Give again, word for word, every line below from the one that has "right shoulder: (226, 208)" through the one that has "left front paw: (546, 247)", both included, and no others.

━━ Provided data ━━

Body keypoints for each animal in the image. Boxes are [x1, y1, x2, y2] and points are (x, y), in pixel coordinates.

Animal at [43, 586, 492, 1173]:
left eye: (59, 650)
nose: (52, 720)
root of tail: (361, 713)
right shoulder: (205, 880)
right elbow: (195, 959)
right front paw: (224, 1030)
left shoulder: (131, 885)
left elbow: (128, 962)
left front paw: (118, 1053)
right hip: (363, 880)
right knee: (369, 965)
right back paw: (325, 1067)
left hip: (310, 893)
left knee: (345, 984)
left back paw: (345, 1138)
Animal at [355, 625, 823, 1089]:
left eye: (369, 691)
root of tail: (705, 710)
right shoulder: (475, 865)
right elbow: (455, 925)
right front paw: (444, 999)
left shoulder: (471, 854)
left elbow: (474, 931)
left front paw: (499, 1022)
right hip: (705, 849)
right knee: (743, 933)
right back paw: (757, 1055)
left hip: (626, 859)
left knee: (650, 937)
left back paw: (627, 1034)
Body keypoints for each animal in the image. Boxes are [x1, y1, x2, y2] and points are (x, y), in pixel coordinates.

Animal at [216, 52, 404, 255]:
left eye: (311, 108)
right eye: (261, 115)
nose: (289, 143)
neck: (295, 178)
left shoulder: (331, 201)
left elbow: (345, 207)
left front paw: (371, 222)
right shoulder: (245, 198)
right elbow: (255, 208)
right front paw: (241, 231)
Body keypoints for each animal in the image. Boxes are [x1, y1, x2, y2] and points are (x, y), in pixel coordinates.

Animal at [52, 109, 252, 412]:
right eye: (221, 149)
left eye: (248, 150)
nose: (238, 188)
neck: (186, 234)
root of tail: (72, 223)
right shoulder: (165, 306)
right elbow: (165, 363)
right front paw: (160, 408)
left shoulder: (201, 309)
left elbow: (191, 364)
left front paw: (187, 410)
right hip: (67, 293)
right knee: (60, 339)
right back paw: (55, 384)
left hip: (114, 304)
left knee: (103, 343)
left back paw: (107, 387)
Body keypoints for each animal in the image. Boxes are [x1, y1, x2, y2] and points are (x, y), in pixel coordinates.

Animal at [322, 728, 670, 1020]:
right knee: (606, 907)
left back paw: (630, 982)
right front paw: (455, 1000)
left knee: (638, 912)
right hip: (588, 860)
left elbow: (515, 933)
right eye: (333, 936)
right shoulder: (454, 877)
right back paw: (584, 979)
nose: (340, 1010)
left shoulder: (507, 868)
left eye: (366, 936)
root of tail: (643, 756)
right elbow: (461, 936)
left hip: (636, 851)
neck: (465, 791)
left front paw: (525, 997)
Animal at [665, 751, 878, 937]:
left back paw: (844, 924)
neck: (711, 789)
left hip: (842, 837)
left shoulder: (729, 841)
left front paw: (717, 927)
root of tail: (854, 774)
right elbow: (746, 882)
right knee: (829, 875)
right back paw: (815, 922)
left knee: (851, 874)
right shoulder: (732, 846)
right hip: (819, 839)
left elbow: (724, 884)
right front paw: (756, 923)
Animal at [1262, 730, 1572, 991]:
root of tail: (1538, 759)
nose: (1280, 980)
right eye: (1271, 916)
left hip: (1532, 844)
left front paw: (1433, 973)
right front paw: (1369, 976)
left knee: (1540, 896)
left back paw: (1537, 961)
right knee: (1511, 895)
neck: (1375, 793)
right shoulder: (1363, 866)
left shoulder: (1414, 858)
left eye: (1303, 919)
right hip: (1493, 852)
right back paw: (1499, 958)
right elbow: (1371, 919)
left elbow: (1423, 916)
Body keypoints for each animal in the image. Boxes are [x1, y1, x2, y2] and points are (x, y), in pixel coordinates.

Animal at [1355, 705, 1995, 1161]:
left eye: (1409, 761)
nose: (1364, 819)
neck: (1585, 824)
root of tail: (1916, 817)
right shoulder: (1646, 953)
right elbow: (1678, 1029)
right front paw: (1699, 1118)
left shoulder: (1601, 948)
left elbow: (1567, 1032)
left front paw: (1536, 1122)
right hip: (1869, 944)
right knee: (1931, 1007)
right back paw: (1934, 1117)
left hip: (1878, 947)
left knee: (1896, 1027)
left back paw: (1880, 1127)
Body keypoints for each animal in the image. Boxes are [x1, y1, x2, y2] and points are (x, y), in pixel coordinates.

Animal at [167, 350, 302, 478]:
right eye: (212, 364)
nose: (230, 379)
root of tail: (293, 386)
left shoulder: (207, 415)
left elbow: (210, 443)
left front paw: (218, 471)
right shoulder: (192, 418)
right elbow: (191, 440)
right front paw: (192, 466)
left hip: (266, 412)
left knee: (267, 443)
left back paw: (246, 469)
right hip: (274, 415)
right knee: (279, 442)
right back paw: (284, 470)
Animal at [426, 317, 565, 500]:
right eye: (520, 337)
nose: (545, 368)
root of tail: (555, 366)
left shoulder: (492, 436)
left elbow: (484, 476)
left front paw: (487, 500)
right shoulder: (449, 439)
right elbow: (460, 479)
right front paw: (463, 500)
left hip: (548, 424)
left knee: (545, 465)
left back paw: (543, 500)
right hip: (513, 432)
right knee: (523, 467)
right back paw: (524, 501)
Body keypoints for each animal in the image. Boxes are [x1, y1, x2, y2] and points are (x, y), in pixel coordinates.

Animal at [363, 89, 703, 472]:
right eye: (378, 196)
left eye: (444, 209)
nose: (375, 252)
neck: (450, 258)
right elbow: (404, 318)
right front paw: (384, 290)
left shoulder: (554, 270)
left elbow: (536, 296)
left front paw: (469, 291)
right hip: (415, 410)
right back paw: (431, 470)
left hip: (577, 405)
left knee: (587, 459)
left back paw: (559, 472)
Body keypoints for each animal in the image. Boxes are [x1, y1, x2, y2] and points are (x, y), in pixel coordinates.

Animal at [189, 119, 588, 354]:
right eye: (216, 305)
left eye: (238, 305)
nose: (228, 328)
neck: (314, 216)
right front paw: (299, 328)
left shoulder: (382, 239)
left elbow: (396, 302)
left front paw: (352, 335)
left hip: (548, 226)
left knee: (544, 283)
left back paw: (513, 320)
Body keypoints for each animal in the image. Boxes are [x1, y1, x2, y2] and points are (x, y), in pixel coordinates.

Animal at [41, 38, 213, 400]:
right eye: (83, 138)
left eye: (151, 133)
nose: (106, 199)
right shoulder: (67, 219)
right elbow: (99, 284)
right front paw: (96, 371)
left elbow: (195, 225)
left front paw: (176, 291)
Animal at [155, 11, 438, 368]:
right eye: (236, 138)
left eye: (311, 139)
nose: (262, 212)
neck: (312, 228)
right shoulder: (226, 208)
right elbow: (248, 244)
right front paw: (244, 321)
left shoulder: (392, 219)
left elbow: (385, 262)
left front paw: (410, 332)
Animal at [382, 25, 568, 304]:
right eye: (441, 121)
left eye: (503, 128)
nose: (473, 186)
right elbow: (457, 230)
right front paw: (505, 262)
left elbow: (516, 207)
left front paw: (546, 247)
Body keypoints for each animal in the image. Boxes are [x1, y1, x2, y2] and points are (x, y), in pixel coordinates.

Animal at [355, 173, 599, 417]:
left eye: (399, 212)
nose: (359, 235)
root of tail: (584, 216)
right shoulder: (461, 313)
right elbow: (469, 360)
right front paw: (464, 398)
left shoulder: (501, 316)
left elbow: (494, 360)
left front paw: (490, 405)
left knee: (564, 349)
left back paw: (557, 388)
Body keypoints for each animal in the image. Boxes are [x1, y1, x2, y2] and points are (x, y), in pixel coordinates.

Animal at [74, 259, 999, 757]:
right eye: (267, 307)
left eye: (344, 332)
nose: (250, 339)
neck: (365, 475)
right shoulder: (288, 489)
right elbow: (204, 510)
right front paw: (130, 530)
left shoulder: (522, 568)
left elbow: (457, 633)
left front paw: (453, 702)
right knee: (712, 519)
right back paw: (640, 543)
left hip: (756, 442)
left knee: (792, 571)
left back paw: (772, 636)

━━━

[Answer to the exercise]
right shoulder: (226, 208)
right elbow: (248, 244)
right front paw: (244, 321)
left shoulder: (392, 219)
left elbow: (385, 262)
left front paw: (410, 332)
Animal at [382, 25, 568, 304]:
right eye: (441, 121)
left eye: (503, 128)
nose: (473, 186)
right elbow: (457, 230)
right front paw: (505, 262)
left elbow: (516, 207)
left front paw: (546, 247)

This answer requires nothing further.